* Your goal: Starting at the first of the rows below and ending with the line that contains "Which series has the largest range", reproduce those lines with every "series" replaced by "data series" and nothing else altered.
[[ Recorded data, beginning ]]
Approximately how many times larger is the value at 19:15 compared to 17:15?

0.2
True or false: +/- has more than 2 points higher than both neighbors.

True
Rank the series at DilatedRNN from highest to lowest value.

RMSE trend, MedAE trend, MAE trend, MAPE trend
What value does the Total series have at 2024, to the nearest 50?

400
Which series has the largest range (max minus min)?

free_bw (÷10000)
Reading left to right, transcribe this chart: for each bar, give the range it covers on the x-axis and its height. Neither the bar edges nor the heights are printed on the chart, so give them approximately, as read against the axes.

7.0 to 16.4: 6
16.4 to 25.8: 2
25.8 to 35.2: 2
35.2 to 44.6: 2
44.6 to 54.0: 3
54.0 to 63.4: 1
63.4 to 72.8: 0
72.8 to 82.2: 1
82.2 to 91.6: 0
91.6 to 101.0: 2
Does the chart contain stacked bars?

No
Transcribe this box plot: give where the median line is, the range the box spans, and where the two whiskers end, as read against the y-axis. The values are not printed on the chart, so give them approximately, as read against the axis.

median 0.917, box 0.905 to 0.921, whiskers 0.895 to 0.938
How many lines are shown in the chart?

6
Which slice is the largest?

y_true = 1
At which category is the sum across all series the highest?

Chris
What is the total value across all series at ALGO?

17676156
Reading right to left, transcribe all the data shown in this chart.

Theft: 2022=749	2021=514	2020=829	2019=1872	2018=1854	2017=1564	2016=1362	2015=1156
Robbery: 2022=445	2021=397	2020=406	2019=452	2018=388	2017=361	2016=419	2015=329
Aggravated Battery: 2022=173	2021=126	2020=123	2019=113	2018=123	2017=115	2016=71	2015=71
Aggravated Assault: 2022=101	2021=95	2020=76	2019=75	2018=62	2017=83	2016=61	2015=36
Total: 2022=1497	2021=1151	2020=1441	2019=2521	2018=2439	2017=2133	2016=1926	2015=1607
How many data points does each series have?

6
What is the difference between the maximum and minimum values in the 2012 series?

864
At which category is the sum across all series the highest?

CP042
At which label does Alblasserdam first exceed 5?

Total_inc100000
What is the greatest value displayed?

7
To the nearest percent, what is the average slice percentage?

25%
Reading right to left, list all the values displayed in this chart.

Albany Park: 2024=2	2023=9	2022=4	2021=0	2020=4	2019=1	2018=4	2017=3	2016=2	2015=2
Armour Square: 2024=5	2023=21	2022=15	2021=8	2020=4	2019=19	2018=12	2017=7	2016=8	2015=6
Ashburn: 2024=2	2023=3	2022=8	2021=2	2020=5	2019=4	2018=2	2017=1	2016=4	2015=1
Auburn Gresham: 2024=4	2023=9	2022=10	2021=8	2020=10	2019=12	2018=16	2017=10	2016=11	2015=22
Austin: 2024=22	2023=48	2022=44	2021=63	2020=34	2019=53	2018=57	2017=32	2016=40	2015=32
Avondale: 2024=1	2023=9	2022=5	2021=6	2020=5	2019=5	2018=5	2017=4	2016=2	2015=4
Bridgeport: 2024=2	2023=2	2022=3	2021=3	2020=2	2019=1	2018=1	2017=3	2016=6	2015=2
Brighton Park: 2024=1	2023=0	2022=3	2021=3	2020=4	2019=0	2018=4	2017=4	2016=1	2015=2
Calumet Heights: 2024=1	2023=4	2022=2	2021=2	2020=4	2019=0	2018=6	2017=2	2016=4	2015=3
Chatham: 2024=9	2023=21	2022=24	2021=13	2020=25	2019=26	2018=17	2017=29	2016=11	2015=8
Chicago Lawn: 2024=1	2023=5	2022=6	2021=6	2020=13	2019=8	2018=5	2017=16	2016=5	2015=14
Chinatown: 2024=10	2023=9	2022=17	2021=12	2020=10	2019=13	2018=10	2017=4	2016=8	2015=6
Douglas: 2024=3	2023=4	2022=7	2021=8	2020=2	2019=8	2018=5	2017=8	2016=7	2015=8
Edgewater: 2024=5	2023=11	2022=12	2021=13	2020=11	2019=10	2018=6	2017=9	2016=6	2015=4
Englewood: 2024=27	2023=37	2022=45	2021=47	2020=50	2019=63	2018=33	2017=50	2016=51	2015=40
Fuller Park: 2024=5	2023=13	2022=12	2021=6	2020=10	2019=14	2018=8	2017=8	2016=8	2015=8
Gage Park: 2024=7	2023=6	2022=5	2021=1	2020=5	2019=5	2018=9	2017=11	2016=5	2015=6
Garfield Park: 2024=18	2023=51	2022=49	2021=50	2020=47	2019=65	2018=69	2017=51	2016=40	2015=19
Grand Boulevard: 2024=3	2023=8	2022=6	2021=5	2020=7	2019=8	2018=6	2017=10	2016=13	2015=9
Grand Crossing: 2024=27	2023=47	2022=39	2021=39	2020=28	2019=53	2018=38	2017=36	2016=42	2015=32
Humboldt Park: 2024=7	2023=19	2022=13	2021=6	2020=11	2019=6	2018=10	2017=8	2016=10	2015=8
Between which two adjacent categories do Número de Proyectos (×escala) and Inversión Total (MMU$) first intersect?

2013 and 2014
[[ Recorded data, end ]]
* Written reply:
Approximately how many times larger is the value at 19:15 compared to 17:15?

0.2
True or false: +/- has more than 2 points higher than both neighbors.

True
Rank the data series at DilatedRNN from highest to lowest value.

RMSE trend, MedAE trend, MAE trend, MAPE trend
What value does the Total data series have at 2024, to the nearest 50?

400
Which data series has the largest range (max minus min)?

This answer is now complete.